Kalp zekanızı göz ardı etmeyin!


Kalp zekâsı mı olur demeyin… Aslında kalbin kan pompalamaktan çok daha fazlasını yaptığı ta 1990’ların başında “Neurocardiology” dergisinde yayımlanan bir bilimsel keşifle ortaya kondu bile. Yapılan araştırma, kalp ile beyin arasında aslında çok güçlü bir ilişki olduğunu keşfetmiş.

İkisi arasındaki bu yakın ilişkiyi inceleyen Montreal Üniversitesi’nden J. Andrew Armor (MD, Ph.D.) liderliğindeki bilim insanları, 40.000 nöronun ve duyusal nöritlerin kalp içinde bir iletişim ağı oluşturduğunu ortaya koymuş.

Nöritler vücutta farklı işlevleri yerine getirmek için nöronun ana gövdesinden gelen minik izdüşümleri.
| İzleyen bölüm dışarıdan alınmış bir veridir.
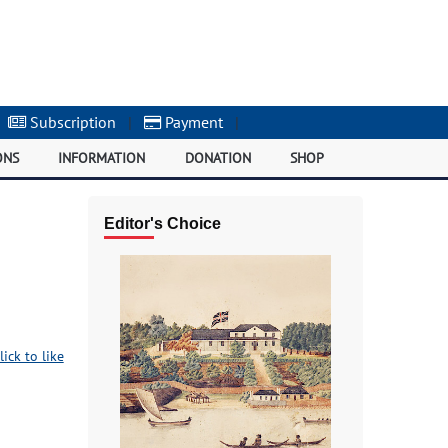
Subscription
|
Payment
|
ONS
INFORMATION
DONATION
SHOP
Editor's Choice
lick to like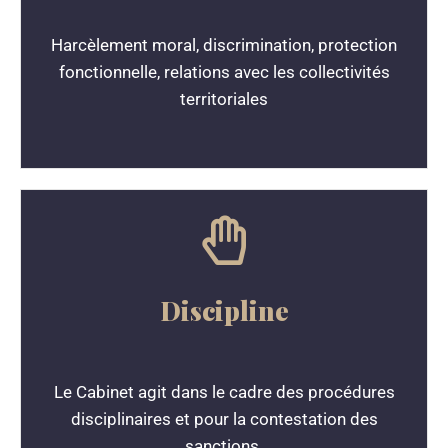
Harcèlement moral, discrimination, protection
fonctionnelle, relations avec les collectivités
territoriales
Discipline
Le Cabinet agit dans le cadre des procédures
disciplinaires et pour la contestation des
sanctions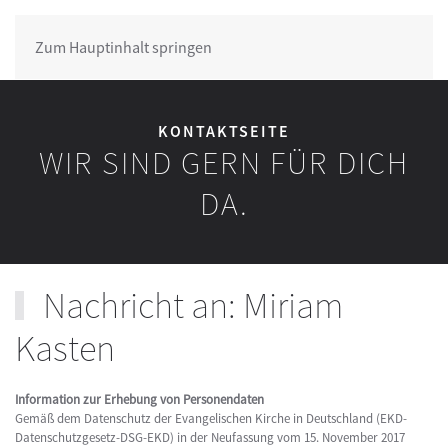
Zum Hauptinhalt springen
KONTAKTSEITE
WIR SIND GERN FÜR DICH
DA.
Nachricht an: Miriam
Kasten
Information zur Erhebung von Personendaten
Gemäß dem Datenschutz der Evangelischen Kirche in Deutschland (EKD-
Datenschutzgesetz-DSG-EKD) in der Neufassung vom 15. November 2017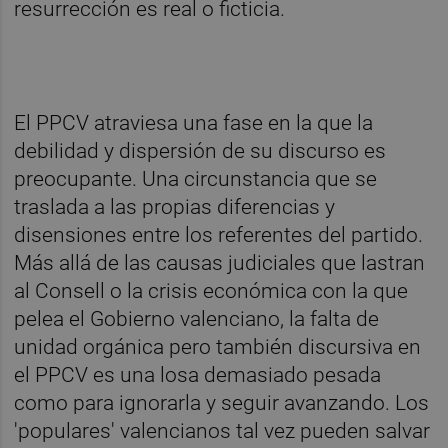
resurrección es real o ficticia.
El PPCV atraviesa una fase en la que la
debilidad y dispersión de su discurso es
preocupante. Una circunstancia que se
traslada a las propias diferencias y
disensiones entre los referentes del partido.
Más allá de las causas judiciales que lastran
al Consell o la crisis económica con la que
pelea el Gobierno valenciano, la falta de
unidad orgánica pero también discursiva en
el PPCV es una losa demasiado pesada
como para ignorarla y seguir avanzando. Los
'populares' valencianos tal vez pueden salvar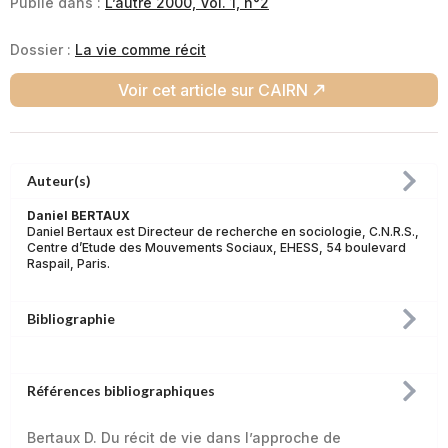
Publié dans :
L’autre 2000, Vol. 1, n°2
Dossier :
La vie comme récit
Voir cet article sur CAIRN
Auteur(s)
Daniel BERTAUX
Daniel Bertaux est Directeur de recherche en sociologie, C.N.R.S.,
Centre d’Etude des Mouvements Sociaux, EHESS, 54 boulevard
Raspail, Paris.
Bibliographie
Références bibliographiques
Bertaux D. Du récit de vie dans l’approche de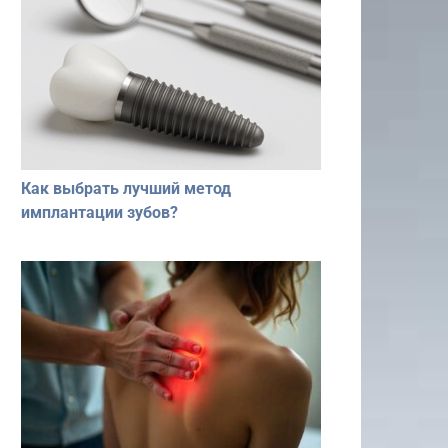
Как выбрать лучший метод
имплантации зубов?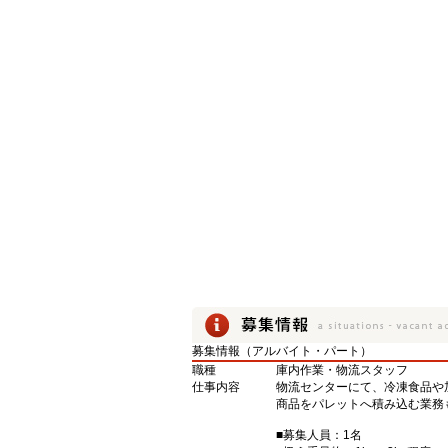
募集情報（アルバイト・パート）
職種
庫内作業・物流スタッフ
仕事内容
物流センターにて、冷凍食品や
商品をパレットへ積み込む業務
■募集人員：1名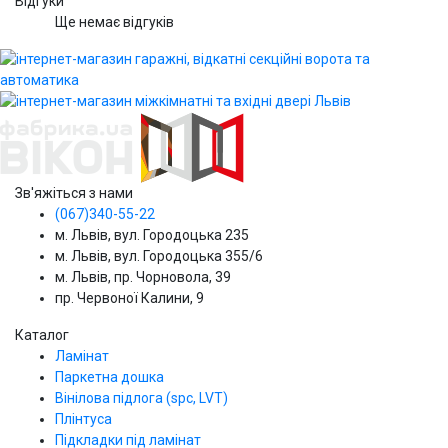
Відгуки
Ще немає відгуків
Зв'яжіться з нами
(067)340-55-22
м. Львів, вул. Городоцька 235
м. Львів, вул. Городоцька 355/6
м. Львів, пр. Чорновола, 39
пр. Червоної Калини, 9
Каталог
Ламінат
Паркетна дошка
Вінілова підлога (spc, LVT)
Плінтуса
Підкладки під ламінат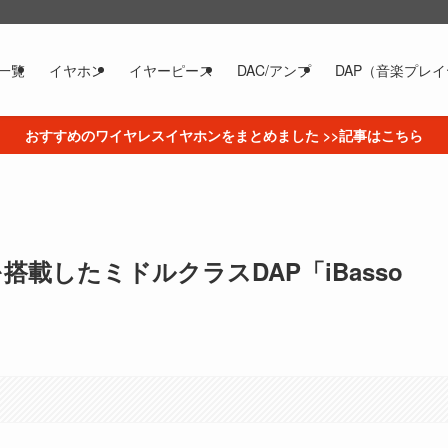
一覧
イヤホン
イヤーピース
DAC/アンプ
DAP（音楽プレ
おすすめのワイヤレスイヤホンをまとめました >>記事はこちら
搭載したミドルクラスDAP「iBasso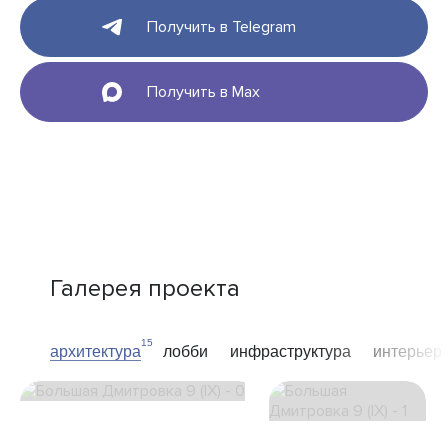
Получить в Telegram
Получить в Max
Галерея проекта
15
архитектура
лобби
инфраструктура
интерьер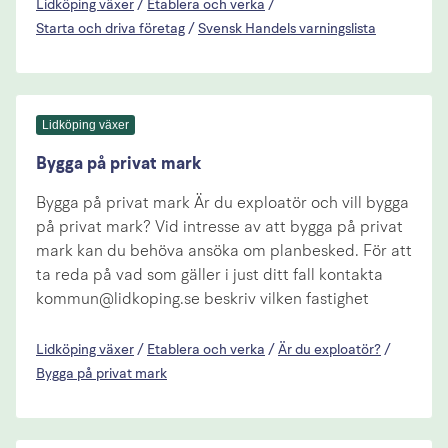
Lidköping växer
/
Etablera och verka
/
Starta och driva företag
/
Svensk Handels varningslista
Lidköping växer
Bygga på privat mark
Bygga på privat mark Är du exploatör och vill bygga
på privat mark? Vid intresse av att bygga på privat
mark kan du behöva ansöka om planbesked. För att
ta reda på vad som gäller i just ditt fall kontakta
kommun@lidkoping.se beskriv vilken fastighet
Lidköping växer
/
Etablera och verka
/
Är du exploatör?
/
Bygga på privat mark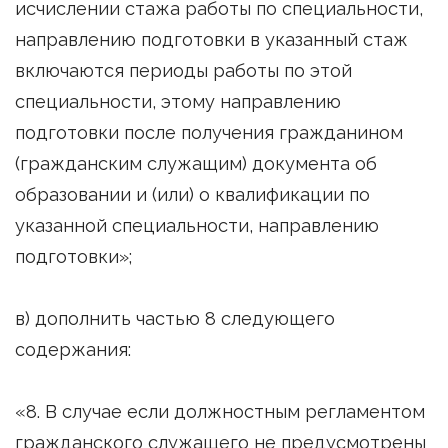
исчислении стажа работы по специальности,
направлению подготовки в указанный стаж
включаются периоды работы по этой
специальности, этому направлению
подготовки после получения гражданином
(гражданским служащим) документа об
образовании и (или) о квалификации по
указанной специальности, направлению
подготовки»;
в) дополнить частью 8 следующего
содержания:
«8. В случае если должностным регламентом
гражданского служащего не предусмотрены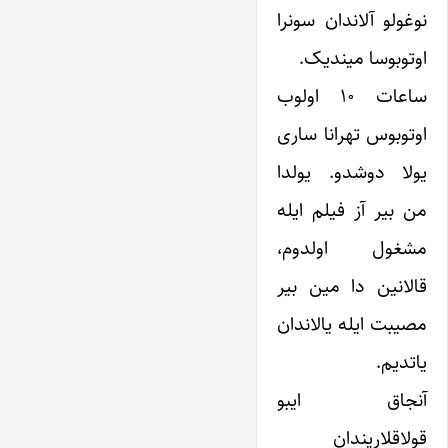
نوغولو آلاندان سونرا
اوتوبوسا میندیک.
ساعات ۱۰ اولوب
اوتوبوس تهرانا ساری
یولا دوشدو. یولدا
من بیر آز فیلم ایله
مشغول اولدوم،
قالانین دا مین بیر
مصیبت ایله یالاندان
یاتدیم.
آنجاق ایبو
قولاقلاریندان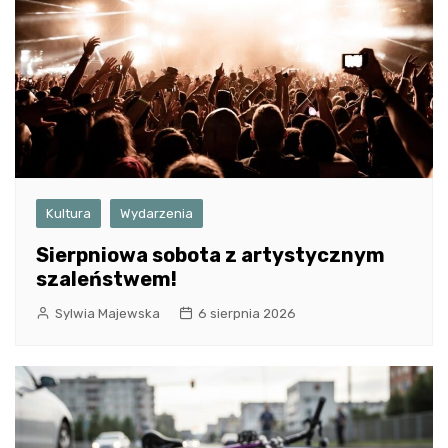
Kultura
Wydarzenia
Sierpniowa sobota z artystycznym
szaleństwem!
Sylwia Majewska
6 sierpnia 2026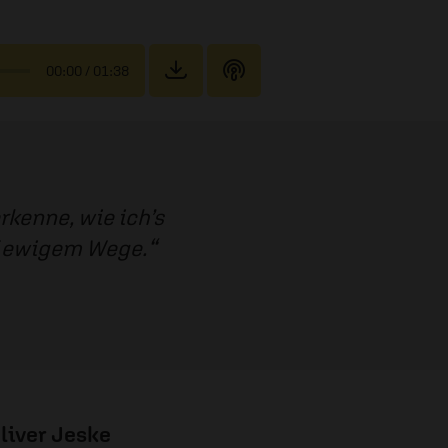
00:00
/ 01:38
rkenne, wie ich’s
uf ewigem Wege.
liver Jeske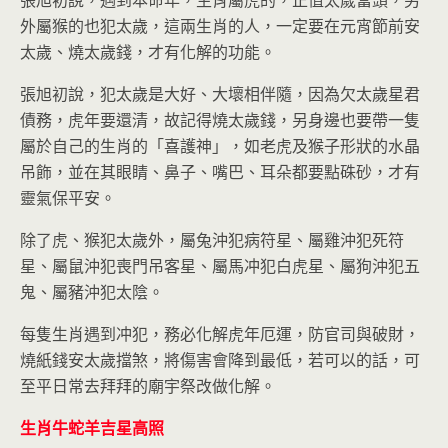
張旭初說，遇到本命年，生肖屬虎的，正值太歲當頭，另
外屬猴的也犯太歲，這兩生肖的人，一定要在元宵節前安
太歲、燒太歲錢，才有化解的功能。
張旭初說，犯太歲是大好、大壞相伴隨，因為欠太歲星君
債務，虎年要還清，故記得燒太歲錢，另身邊也要帶一隻
屬於自己的生肖的「喜護神」，如老虎及猴子形狀的水晶
吊飾，並在其眼睛、鼻子、嘴巴、耳朵都要點硃砂，才有
靈氣保平安。
除了虎、猴犯太歲外，屬兔沖犯病符星、屬雞沖犯死符
星、屬鼠沖犯喪門吊客星、屬馬冲犯白虎星、屬狗沖犯五
鬼、屬豬沖犯太陰。
每隻生肖遇到冲犯，務必化解虎年厄運，防官司與破財，
燒紙錢安太歲擋煞，將傷害會降到最低，若可以的話，可
至平日常去拜拜的廟宇祭改做化解。
生肖牛蛇羊吉星高照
Bazıları diğer hücrelere bağlanmak için nörondan bilgi taşırken, diğerleri çeşitli kaynaklardan gelen sinyalleri tespit etmekle ve onları nörona taşımakla yükümlü. Nöronlar insan beyninde ve omuriliğinde yoğunlaşmış olsa da, kalpte ve diğer organlarda da bu hücrelerin keşfedilmiş olması, kalp zekası ve vücutta var olan iletişimin seviyesine dair yepyeni bir bakış açısı sağlamış.

Bu keşfi istisnai kılan şey ise, kalpteki nöritlerin beyinde bulunan fonksiyonların çoğunu yerine getirebiliyor olması. Yani basit bir ifadeyle, Armor ve ekibi, kalpteki küçük beyni ve bunun varlığını mümkün kılan uzman nöritleri keşfederek “kalp beyni” adını verdikleri bu sistemin, beynimizdekine benzer nörotransmiterler, proteinler ve destek hücrelerinden oluşan karmaşık bir sinir ağı olduğunu ortaya koymuş.

Kalbimizdeki küçük beyin araştırmacılar tarafından keşfedildiğinde, fiziksel ve metafiziksel açıdan oynadığı rol de gün ışığına çıkmış durumda:

– Vücuttaki diğer organlardaki duyusal nöritlerle doğrudan kalbin iletişimi

– Kalp zekâsı olarak bilinen kalp temelli bilgelik

– Derin sezgi halleri

– Bilinçli yetenekler

– Kendini iyileştirme mekanizması

– Süper öğrenme yeteneklerinin uyanışı

– Ve daha fazlası…

Armour’un kalp zekâsı keşfi, kendimiz hakkında düşünme biçimimizi sonsuza kadar değiştirme potansiyeli sağlıyor. Vücudumuzda neyin mümkün olabileceği ve yaşamlarımızda neleri başarabileceğimize dair yepyeni bir anlam getiriyor.

Nörokardiyoloji alanındaki keşifler sezgi, önsezi ve kendini iyileştirme gibi deneyimleri açıklamaya gelince geleneksel inançları yakalamaya yeni başlamış diyebiliriz. Tarihi öğretiler, neredeyse evrensel olarak, kalbin zekasını kişilikleri, günlük kararlarımızı ve doğru ya da yanlışın ayırt edilmesini içeren ahlaki seçimler yapma yeteneğimizi doğrudan etkileyebilecek düzeyde bir yeteneğe sahip olduğunun zaten binlerce yıldır altını çiziyordu.